No, BLAS is not needed. I thought during TG not offloaded layers are also computed on GPU, and what I meant previously is to keep computation on CPU for not offloaded layers. So weight transfer does not happen, which might increase performance.

But I'm confused now, when ngl is 0, if all computation is on GPU, then TG speed shouldn't be as high as 2 t/s. So during TG, not offloaded layers' computation is actually done on CPU?


👤 ikawrakow commented the 2025-03-15 at 16:48:25:

So during TG, not offloaded layers' computation is actually done on CPU?

Yes.
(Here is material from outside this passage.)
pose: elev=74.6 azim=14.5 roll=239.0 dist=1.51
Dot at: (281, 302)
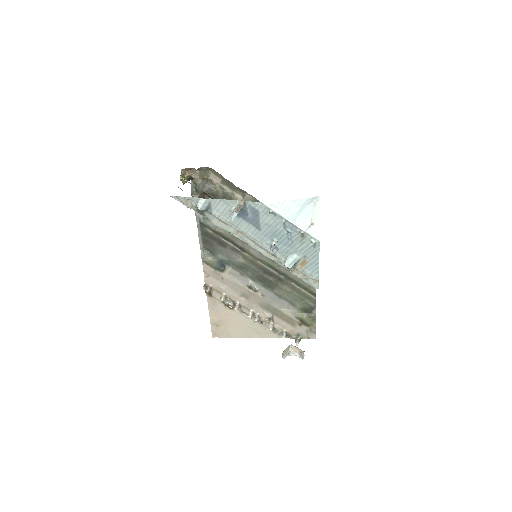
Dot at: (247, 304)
There is a magic threshold set in the CUDA back-end (currently 32). If the batch size is less than that, tensors are not offloaded to the GPU, and the calculation is done on the CPU. One can try to be more intelligent and make it dependent on amount of data that needs to be uploaded, PCI-E speed, relative CPU vs GPU matrix multiplication performance, etc. But for now that's what it is.


👤 binjiechen commented the 2025-03-15 at 17:00:25:

Ok, I got it now. Thanks for your patience!